Выбрать главу

— Получается, — сказал Ярослав, — что вы были последним, кто видел его живым.

Адриан понял — и словно свет у него в голове включили: понял, что знал это с самого начала — Роман погиб, закрыв его собой. А «хату», похоже, хлопцы уже не успели ему соорудить — энкавэдисты забрали тело. Как там он сказал во сне — «скоро все придут»?..

— Я отслужу за упокой его души, — продолжал Ярослав тихим и ровным, без единой металлической нотки, голосом — но так, словно возводил крепостную стену. — Его душа сейчас как раз проходит мытарства, вот и просит о помощи. Спасибо, что сказали мне. Да благословит вас Господь.

Адриан неотрывно глядел на пламя свечи. Перегруженный мозг выдавал одну за другой разрозненные картинки минувшего дня: посеревшее лицо

Рахели с закушенной губой, вода, закипающая в посудине с инструментами… В Ярославе как раз и была эта властная мягкость воды — воды, что поглощает металл и закаляет его собой до хирургически чистого состояния.

— Во имя Отца, и Сына, и Святого Духа… Аминь.

Папу — вот кого он ему напоминал. Папу, от которого не было вестей с сорок четвертого — с тех пор, как их с мамой, после второго прихода Советов, забрали в эшелон. «Истинно говорю вам, что всякий, кто оставит домы, или братьев, или сестер, или отца, или мать, или жену, или детей, или земли, ради имени Моего, получит во сто крат…» Во сто крат, воистину так: ибо не встречал еще дома, где бы нас не приняли как родных, и братьев и сестер у меня тысячи и тысячи, по всей Украине, и кто из нас не закроет собой брата своего?.. А какая славная была у Романа улыбка — сдержанная, будто лицо постепенно оттаивало… Отвернувшись в тень, Адриан разом допил из чашки остаток сдобренного спиртом узвара: пусть думают, что его глаза увлажнились от отвычного алкогольного духа.

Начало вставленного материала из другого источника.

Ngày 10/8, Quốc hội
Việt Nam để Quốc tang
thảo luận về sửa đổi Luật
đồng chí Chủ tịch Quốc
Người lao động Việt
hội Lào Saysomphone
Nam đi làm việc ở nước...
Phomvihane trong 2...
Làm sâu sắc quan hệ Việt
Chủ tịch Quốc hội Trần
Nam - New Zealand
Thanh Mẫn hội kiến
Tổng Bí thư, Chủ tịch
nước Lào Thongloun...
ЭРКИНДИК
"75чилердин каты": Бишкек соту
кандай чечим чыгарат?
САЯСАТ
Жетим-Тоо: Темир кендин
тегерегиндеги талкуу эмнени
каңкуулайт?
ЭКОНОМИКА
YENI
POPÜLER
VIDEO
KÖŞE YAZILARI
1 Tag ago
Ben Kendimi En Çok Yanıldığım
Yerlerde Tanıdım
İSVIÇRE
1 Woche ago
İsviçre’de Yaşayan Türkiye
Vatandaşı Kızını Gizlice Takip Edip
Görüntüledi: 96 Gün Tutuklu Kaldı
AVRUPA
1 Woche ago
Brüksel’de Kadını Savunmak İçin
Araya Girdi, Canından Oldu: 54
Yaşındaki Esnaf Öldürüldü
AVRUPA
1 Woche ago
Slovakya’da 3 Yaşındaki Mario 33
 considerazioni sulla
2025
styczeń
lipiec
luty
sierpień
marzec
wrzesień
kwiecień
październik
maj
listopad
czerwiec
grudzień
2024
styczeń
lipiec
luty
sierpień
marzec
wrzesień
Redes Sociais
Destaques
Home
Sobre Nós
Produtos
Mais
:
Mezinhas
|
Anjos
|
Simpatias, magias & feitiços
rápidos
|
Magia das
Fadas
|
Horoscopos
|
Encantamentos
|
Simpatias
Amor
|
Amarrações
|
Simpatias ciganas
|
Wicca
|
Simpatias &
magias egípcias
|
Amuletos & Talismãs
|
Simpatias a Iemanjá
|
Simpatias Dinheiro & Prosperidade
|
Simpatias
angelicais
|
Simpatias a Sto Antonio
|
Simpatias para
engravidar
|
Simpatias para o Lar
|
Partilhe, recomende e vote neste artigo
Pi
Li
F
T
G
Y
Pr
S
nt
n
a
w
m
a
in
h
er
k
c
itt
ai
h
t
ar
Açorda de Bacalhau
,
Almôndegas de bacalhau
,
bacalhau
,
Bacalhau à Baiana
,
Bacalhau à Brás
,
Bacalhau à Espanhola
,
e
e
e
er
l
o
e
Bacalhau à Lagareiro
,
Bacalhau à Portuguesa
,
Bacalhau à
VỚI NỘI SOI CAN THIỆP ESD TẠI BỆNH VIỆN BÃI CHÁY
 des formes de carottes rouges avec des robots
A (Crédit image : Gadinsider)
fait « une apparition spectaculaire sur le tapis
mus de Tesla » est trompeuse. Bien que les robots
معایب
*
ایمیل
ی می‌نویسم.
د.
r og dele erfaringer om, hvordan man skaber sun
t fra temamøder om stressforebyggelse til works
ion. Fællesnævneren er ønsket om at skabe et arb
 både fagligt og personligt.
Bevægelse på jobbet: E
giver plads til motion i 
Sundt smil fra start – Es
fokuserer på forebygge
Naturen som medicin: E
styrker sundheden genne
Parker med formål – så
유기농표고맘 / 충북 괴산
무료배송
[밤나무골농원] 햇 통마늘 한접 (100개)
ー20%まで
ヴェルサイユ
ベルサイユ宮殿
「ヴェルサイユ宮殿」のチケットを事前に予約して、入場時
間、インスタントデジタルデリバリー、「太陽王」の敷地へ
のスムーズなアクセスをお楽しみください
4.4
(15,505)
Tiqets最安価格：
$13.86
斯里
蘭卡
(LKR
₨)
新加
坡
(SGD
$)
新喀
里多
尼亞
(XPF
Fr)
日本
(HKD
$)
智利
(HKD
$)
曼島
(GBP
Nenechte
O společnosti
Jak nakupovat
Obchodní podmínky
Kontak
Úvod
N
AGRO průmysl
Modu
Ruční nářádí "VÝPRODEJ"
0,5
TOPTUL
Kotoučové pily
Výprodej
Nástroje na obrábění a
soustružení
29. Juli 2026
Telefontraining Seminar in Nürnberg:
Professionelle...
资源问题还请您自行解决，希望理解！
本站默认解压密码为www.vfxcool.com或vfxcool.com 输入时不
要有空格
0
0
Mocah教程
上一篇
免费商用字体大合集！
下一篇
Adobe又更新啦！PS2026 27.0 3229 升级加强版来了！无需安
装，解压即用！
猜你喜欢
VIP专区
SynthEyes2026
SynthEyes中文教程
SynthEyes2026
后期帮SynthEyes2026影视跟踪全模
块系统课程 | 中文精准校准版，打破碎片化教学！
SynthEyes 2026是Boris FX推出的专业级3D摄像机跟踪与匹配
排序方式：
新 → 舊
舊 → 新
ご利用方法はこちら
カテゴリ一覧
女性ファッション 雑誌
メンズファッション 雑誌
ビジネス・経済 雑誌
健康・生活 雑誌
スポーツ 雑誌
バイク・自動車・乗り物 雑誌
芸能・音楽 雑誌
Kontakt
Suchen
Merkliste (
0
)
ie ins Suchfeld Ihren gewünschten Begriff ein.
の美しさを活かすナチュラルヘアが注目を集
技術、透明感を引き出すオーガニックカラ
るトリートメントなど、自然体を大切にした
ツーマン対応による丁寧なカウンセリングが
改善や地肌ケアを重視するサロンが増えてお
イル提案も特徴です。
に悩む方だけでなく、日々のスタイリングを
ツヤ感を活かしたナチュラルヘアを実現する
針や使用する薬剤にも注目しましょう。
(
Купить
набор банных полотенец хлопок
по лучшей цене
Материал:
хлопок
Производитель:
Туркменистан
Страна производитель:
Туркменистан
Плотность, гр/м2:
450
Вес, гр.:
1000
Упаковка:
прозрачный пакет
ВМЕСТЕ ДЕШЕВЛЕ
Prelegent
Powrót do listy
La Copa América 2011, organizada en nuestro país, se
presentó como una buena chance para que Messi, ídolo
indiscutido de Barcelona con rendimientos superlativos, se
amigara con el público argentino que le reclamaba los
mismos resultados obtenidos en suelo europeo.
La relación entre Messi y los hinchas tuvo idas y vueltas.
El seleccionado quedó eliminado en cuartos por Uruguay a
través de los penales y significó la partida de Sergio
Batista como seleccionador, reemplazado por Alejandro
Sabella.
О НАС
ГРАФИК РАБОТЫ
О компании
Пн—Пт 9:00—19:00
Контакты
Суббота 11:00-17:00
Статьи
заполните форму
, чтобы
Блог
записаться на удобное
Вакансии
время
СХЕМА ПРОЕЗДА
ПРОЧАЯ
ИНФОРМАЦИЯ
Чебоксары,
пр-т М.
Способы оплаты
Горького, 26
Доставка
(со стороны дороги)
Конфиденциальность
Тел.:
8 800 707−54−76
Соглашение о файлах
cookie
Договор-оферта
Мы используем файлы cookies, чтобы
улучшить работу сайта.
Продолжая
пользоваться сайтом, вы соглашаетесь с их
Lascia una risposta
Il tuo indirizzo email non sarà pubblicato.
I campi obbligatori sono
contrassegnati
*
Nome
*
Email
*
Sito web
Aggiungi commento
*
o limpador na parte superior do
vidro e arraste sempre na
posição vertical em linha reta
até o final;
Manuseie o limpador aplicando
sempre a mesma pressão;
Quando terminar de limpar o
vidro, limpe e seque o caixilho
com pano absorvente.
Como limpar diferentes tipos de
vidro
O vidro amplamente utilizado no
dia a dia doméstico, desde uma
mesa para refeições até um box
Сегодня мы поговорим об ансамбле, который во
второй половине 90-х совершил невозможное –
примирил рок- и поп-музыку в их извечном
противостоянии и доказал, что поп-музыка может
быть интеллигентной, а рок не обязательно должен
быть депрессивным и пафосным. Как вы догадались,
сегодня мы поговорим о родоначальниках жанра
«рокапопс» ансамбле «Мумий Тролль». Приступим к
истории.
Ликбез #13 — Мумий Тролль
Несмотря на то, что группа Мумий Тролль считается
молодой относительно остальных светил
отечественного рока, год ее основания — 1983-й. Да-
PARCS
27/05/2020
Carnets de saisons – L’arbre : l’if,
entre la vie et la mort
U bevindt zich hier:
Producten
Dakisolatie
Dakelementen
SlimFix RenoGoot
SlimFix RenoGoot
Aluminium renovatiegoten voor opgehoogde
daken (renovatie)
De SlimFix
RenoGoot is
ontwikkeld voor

— Помолитесь за моих родителей, отче… За Михайлу и Гортензию…

Услышав, что отец Адриана был священником, Ярослав просиял, как ребенок, — даже морщинки на лице разгладились. Стал горячо заверять, что папе Адриана выпала от Бога великая милость: нести мирянам духовное утешение при самых тяжких испытаниях — в эшелоне, в тюрьме, в ссылке, — не каждого пастыря признает Бог достойным такого служения; много в эти времена званых, но избранных, как всегда, мало… Что-то личное чувствовалось в его словах, какая-то собственная затаенная боль. Адриан еще подумал, не попросить ли его отслужить молебен также и за здоровье Олены, но почему-то не посмел — не отважился выговорить это имя, словно боялся, что, затерявшись, как в толпе, в длинном списке неведомых Марий, Васылей, Юрков и Стефанов, оно, вместе с отдельностью, утратит и неуязвимость, подпадет под законы их смертности… Ярослав ушел под дождь первым, отказавшись от предложенной врачом плащ-палатки: «Вам нужнее» — должен был зайти в лесничество — сообщить печальную новость, что операции уже не будет, — и лишь когда они остались одни, Орко, вместе с Рахелью сортировавший на разложенных бумажных клочках принесенные священником порошки, пояснил между делом:

— Знаете, наш отче сам просился в эшелон… Даже дважды. Не пустили его.